Hartz IV goes Wagner

„Ich komme mit einem überraschenden Anliegen. Ich möchte mich arbeitslos melden“, versucht der Historiker heute einmal witzig zu sein. Doch im Plattenbau des Arbeitsamts Gotlindestraße 93 versteht man keinen Spaß. „Ausfüllen! Raum 570!“, herrscht ihn die Dame hinter dem Tresen mit der Aufschrift „Nicht auflehnen!“ an.

Es ist tatsächlich kein Witz. Wie zum Hohn müssen arbeitslose Akademiker, die im nördlichen Stadtteil Wedding wohnen, nicht etwa in das nahe Arbeitsamt an der Müllerstraße, sondern haben eine halbe Tagesreise ins ferne Lichtenberg anzutreten. Also in jenen östlichen Bezirk, in dem der Legende nach fast nur Nazis wohnen und in den man freiwillig keinen Fuß setzen würde.

- [Aufgabe 1] Erläutern Sie anhand des Textes über das Arbeitsamt, weshalb die Zuständigkeitsregelung für arbeitslose Akademiker aus dem Wedding „wie zum Hohn“ erscheint.
- [Aufgabe 2] Geben Sie aus dem Text über das Arbeitsamt die Passage wörtlich wieder, beginnend mit „Es ist tatsächlich“ und fortlaufend bis einschließlich „Fuß setzen würde.“.

- [Bereitgestelltes Material]
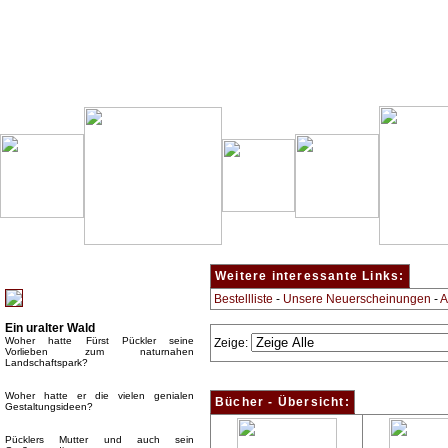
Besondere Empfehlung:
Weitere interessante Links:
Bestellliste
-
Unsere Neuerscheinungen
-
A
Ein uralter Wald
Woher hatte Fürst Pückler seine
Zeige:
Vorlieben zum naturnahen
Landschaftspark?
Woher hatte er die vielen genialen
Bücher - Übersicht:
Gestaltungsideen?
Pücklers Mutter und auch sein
---
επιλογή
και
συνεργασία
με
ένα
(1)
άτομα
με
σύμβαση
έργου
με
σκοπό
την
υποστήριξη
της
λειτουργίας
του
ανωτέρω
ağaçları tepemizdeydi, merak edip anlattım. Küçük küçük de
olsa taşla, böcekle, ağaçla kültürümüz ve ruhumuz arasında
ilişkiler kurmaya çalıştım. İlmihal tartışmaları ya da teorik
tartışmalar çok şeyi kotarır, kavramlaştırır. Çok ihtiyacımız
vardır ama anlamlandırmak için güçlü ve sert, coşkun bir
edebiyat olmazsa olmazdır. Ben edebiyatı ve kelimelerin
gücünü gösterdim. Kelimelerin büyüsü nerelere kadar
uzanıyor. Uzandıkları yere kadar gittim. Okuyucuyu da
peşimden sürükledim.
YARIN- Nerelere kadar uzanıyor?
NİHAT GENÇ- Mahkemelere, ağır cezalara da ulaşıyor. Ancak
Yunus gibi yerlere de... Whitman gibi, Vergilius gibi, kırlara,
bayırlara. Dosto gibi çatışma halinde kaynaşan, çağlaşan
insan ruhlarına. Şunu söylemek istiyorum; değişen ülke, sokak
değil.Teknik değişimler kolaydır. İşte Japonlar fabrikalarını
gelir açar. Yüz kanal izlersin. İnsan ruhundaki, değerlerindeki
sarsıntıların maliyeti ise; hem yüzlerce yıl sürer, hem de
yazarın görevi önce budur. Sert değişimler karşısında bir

- [Erwartete Ausgabe 1] Arbeitslose Akademiker aus dem Wedding dürfen nicht das nahe Arbeitsamt an der Müllerstraße aufsuchen. Stattdessen müssen sie eine halbe Tagesreise ins ferne Lichtenberg antreten. Laut Legende wohnen dort fast nur Nazis, und freiwillig würde man den Bezirk nicht betreten.

- [Erwartete Ausgabe 2]
Es ist tatsächlich kein Witz. Wie zum Hohn müssen arbeitslose Akademiker, die im nördlichen Stadtteil Wedding wohnen, nicht etwa in das nahe Arbeitsamt an der Müllerstraße, sondern haben eine halbe Tagesreise ins ferne Lichtenberg anzutreten. Also in jenen östlichen Bezirk, in dem der Legende nach fast nur Nazis wohnen und in den man freiwillig keinen Fuß setzen würde.